Early American Time Line

  • Aug 10, 1492

    The Explorers

    The first of these writtings, were the journals and letters of Christopher Columbus which recounted his four voyages to the Americas in 1492. Christopher's adventures opened the door to a century of Spanish Expeditions in the Americas.
  • Sep 10, 1492

    The Explorers

    Just over 50 years later came La Relacion. This report by Alvar Nunez Cabeza de Vaca, one of four survivors of the 600 man Narvaez expedition chronicled his eight years of wandering through Florida, Texas, and Mexico. He describes the landscape and the people he encounted with.
  • Early Settlers

    One of the most influential writtings was A Brief and True Report Of the New Found Land of Virginia, by Thomas Harriot, that captured the area's natural resources, the ways of the Native Americans lives, and the potential for building a sucessful colony. Published in 1588, and helped thousands of English readers form their picture of North America.
  • Purtian Beliefs

    Many of the settlers in the 1600s were the Purtians. Puritans were a group of English Protestants who had sought to "purify" the Church of England and return to simpler ways of worshiping. Their efforts had been most unwelcome in the England, but many people left the country for America to ecape persecution.
  • From Colony to Country

    The first permanent colony was established at Jamestown in 1607. By 1733, English colonies were stretched all along the Atlantic coast.
  • Loyalty to England

    The first colonists thought of themselves as english subjects even though they were not representives in the British parliament.
  • The Meeting of Two Worlds

    In 1643, William Wood of Masschuetts Bay Colony noted that the Native Americans took the first ship they saw for a walking island, the mast to be a tree, the sail white clouds.
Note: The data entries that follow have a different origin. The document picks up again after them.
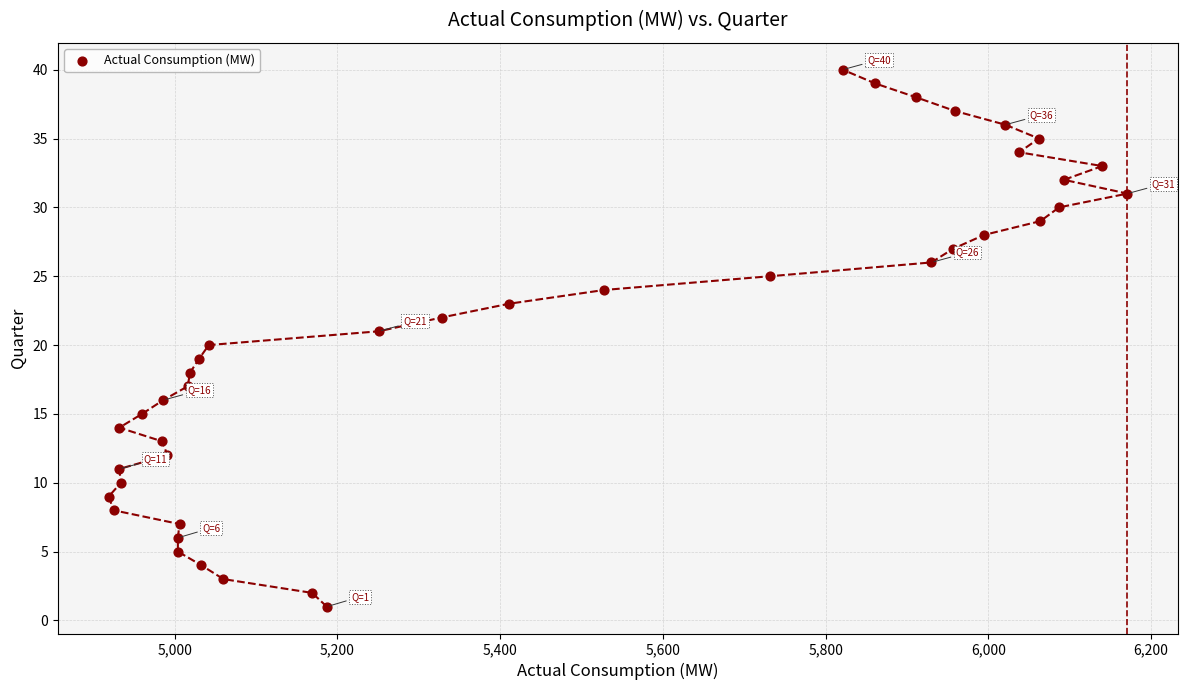

What is the range of Y values (max minus min)?

39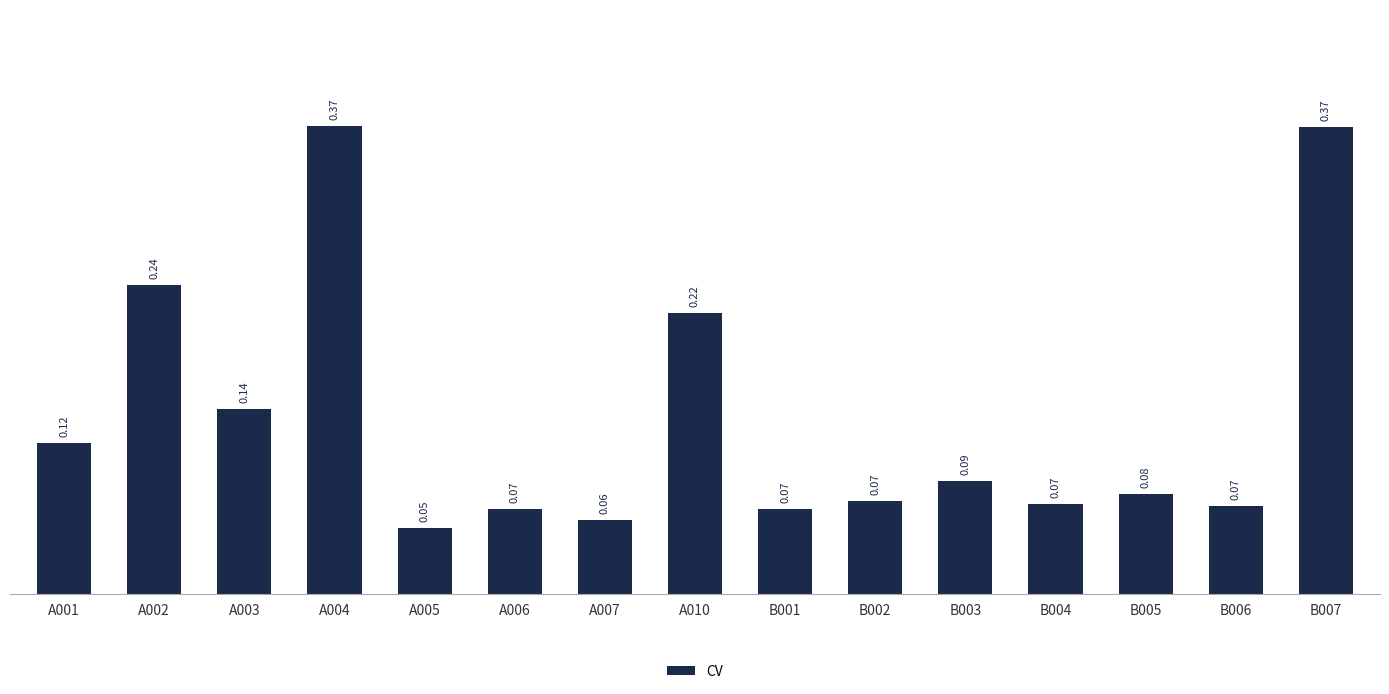

Are the bars horizontal?

No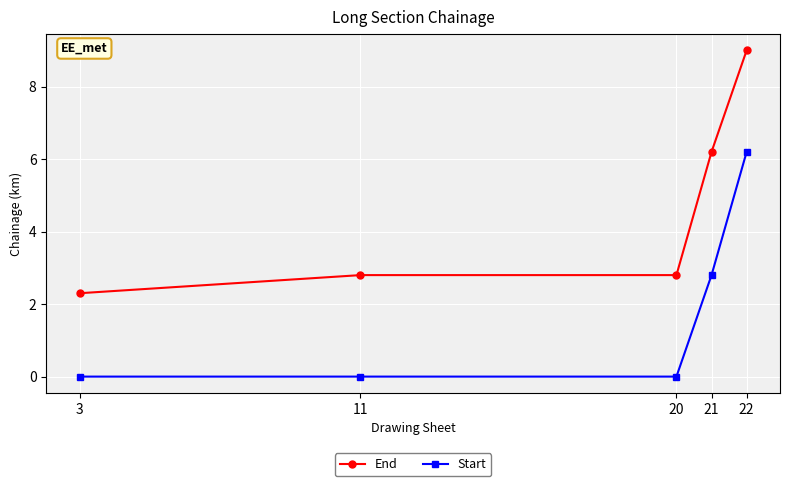

Rank the series by their maximum value, from lowest to highest.

Start, End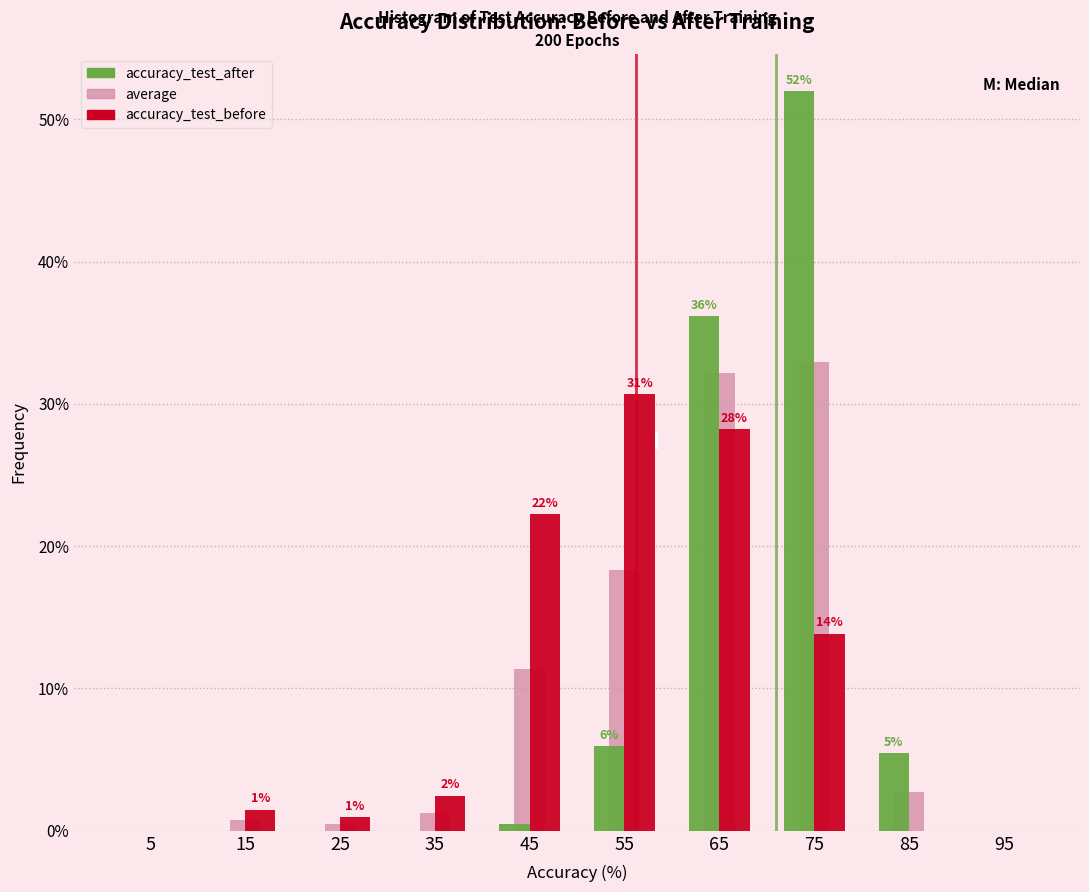

In the accuracy_test_before series, which range on the x-axis has the tallest bar?

50 to 60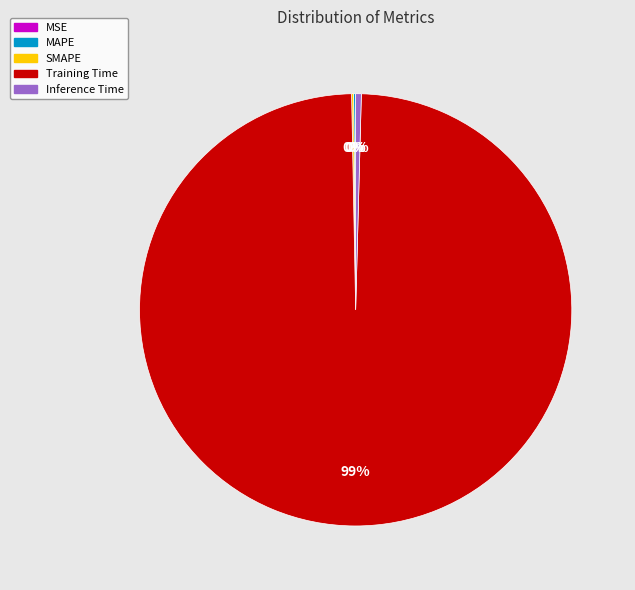

Does any single category account for the majority?

Yes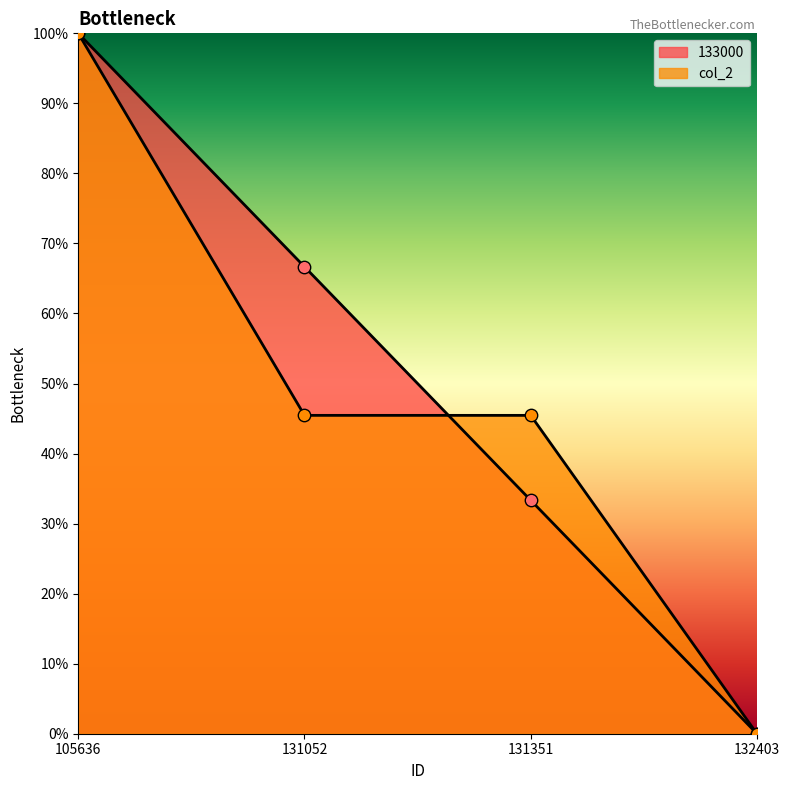

Is the value of 133000 at 132403 greater than the value of col_2 at 132403?

No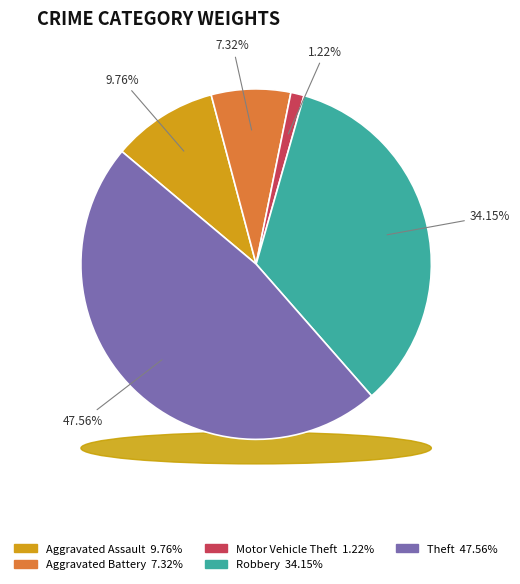

Does any single category account for the majority?

No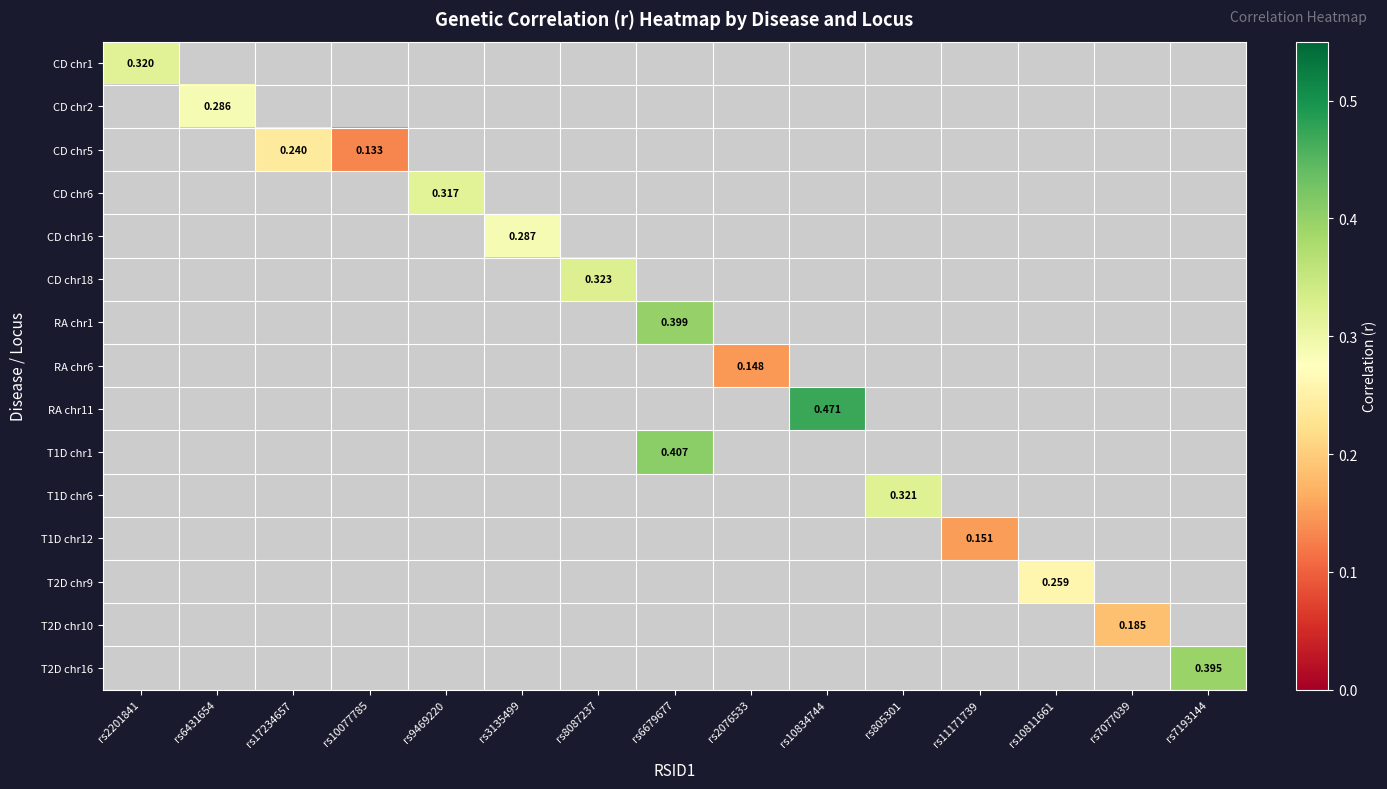

At how many categories does at least one series exceed 0?

15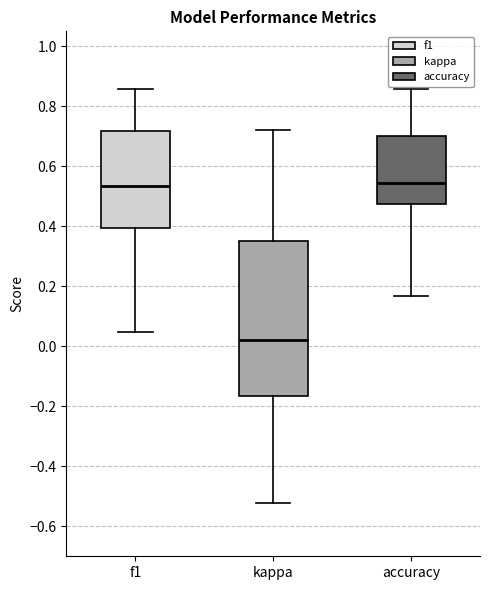

Reading left to right, read every box against the y-axis: the position of its median line, the range the box covers, and the ends of its whiskers. The values are not printed on the chart, so give them approximately, as read against the axis.

f1: median 0.54, box 0.40 to 0.72, whiskers 0.04 to 0.86
kappa: median 0.02, box -0.16 to 0.36, whiskers -0.52 to 0.72
accuracy: median 0.54, box 0.48 to 0.70, whiskers 0.16 to 0.86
William Bradford, governor of Plymouth Plantation, in turn described North America as a hideous and desolate wilderness, full of wild beast and wild men.
  • Purtian Poetry

    Purtian poetry was the means of expression for others. The first book issued in the North America colonies was the Bay Pslam Book in 1640, in which the Bibles pslams were re written to fit the rhythms of familiar Puritan hymns.
  • Puritan Poets

    Puritan poets such as Anne Bradstreet, and Edward Taylor viewed poetry as a relationship between the individual and God. Her book of poetry, The Tenth Muse Latley Sprung Up in America in 1650 was the first work by a North American to be published.
  • The Enlightenment

    In the 1700s, there was a burst of intellectual energy taking place in Europe that came to be known as the Enlightenment.
  • Literary Style

    The forms of Native American oral literature are rich and varied. Creation stories explain how the universe and humans came into being, other forms include legendary histories tracing the migration of people, or the dees of great leaders. However not much of this literature did surive due to the falling of Native Americans to the European diseases.
  • The Great Awakening

    Preachers such as Jonathan Edwards called for people to redicate themselves to the original Puritan vision, and a new wave of religous enthusiasm began to rise,
  • The Native Experience

    When the Europeans arrived, there were more than 300 different Native American cultures in North America with strongly differing customs and about 200 different languages spoken. The Native North American cultures did not have a written language. Instead, their legends, and myths were entrusted to memory and passed from generation to generation through oral tradition.
  • Loyalty to England

    They supported England by exporting raw materials to the homeland, and in turn protected its territory. It sent soldiers to fight during the French and Indian War in 1759-1763, when France allied with a percentage of the Native American groups to then run the British out of North America.
  • Pamphlets and Propaganda

    The most important outlet for the spread of these political writtings was the pamphlet. Between 1763 and 1783 about two thousand pamphlets were published.
  • A Break With England

    The Colonies declared themselves to be "free and independent" in 1766 and fought and defeated one of the greatest military powers on earth to turn their declaration into reality.
  • Writting that launched a nation

    Thomas Jefferson also wrote pamphelts, but his most important contribution to American Government, literature is when he wrote the Declaration of Independence, in which he eloquently articulated the natural law that would govern America. The law states that people are born wih rights and freedoms and that is the function of government to protect those freedoms.
  • Writting that launched a nation

    Four months later, they emerged with the country's most important piece of writting: the Constitution of the United States of America.